July 16, 1924 [TI/Avalon]: “… As the years passed by, [Mexican Joe] became a guide to praties who came to hunt wild goats. Later, about twenty-eight or twenty-nine years ago, he acted as guide and boatman to anglers, rowing them as far as Seal Rocks and Church Rock, and even to the Isthmus, twelve miles distant from Avalon. He followed this vocation until four years ago, when he was poisoned, it is said, by canned milk, and after a short illnedd was called to the happy hunting grounds [at the age of 76], where his wife had gone before him.”
July 15, 1931 [TI/Avalon]: “… Mexican Joe Presido [sic] used to tell the story that when he was a boy he would dig up mortars and skulls and shoot at them just for the fun of the thing…”
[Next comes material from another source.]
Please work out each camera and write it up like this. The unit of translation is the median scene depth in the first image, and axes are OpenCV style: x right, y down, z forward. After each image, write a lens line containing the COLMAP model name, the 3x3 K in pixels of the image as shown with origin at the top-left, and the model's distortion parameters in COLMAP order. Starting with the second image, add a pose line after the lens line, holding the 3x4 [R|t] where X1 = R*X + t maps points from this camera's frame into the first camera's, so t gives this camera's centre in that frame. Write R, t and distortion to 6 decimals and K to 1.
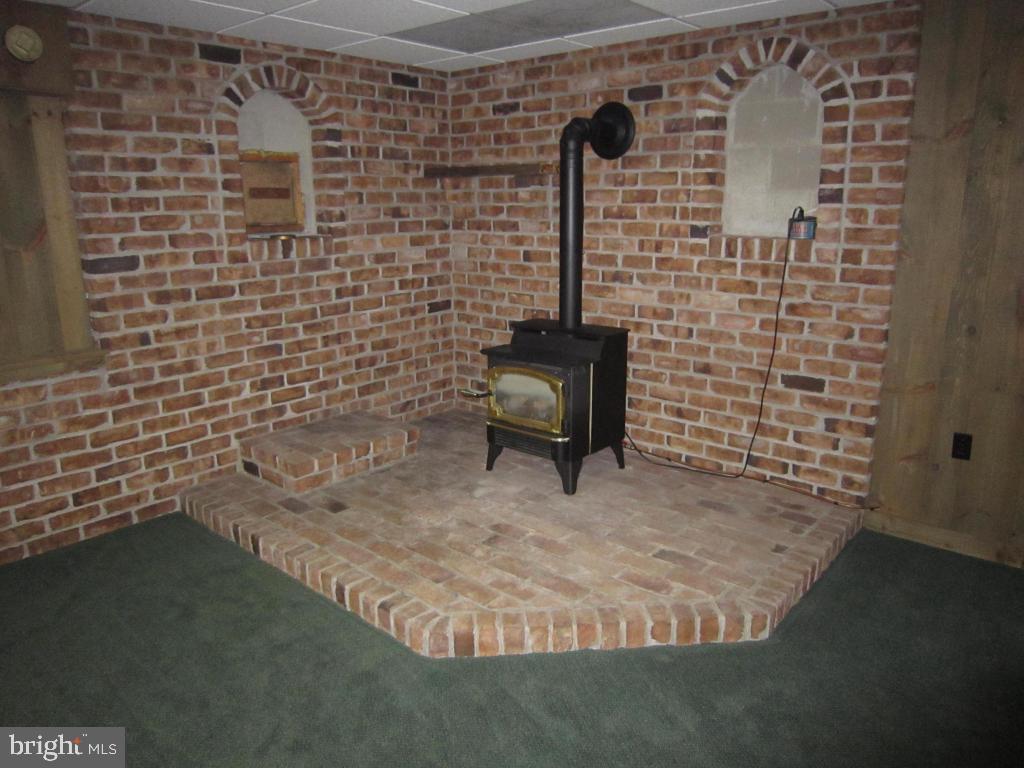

August 12, 1931 [TI/Avalon]: “Sonora, Mexico was the birthplace of ‘Mexican Joe’ Presado. He came to the island in 1850 at the age of seven with Frank Whittley, who later had a sheep concession at White’s Landing, and at the East end of Catalina Island. One of Joe’s pastimes when a boy, was to kill the Catalina goats, cut the eat into thin steaks, salt and dry them in the sun. This meat was called ‘jerly.’ ‘Mexican Joe’ became famous as a boatman and gaffer to the late Dr. Charles F. Holder. Joe was an excellent shot with a rifle, and he used to narrate many instances of his early life on the Island. It is undoubtedly due to the stories told him by ‘Mexican Joe,’ that Dr. Holder wrote the book entitled ‘Adventures of Torqua.’ Torqua’s cave, referred to in the book, is better known to Avalonites as ‘Eagle’s Nest Rock,’ or ‘Frog Rock.’ On one of his escapades, Joe broke his left leg, which resulted in a shortening of the limb and a stiff ankle. This caused him to limp. He was not over ambitious. ‘Mañana’ was his motto! Joe would work three or four days as a boatman to the visiting anglers. Then he would have a ‘birthday,’ which he would subtly make known to the person who had chartered his fishing launch. ‘I don’t like to work on my birthday,’ he would tell his employer. Usually the ‘big-herated’ angler would excuse Joe for a half, or the whole day, and give him a present in addition to his regular fee for the use of the fishing launch. That called for a ‘celebration.’ Joe used to say that ‘Islanders were always on exhibition.’ During his later years he gambled his earnings. To obtain ‘house money,’ Mrs. Presado also learned the art of playing poker. Then Joe HAD to take his money home! Mrs. Presado ‘played’ with a ‘marked’ deck. Joe knew it, but the old couple continued the game. When on a ‘spree’ or a ‘celebration,’ Joe would invariably stand near the old post office looking out toward the ocean, would cry, ‘Man overboard!’ ‘Mexican Joe died at Avalon, December 16, 1916. Mrs. Presado was considerably older than her husband. At the age of 90 she swam across Avalon Bay from Abalone Point to Sugar Loaf, where now stands the palatial Casino.”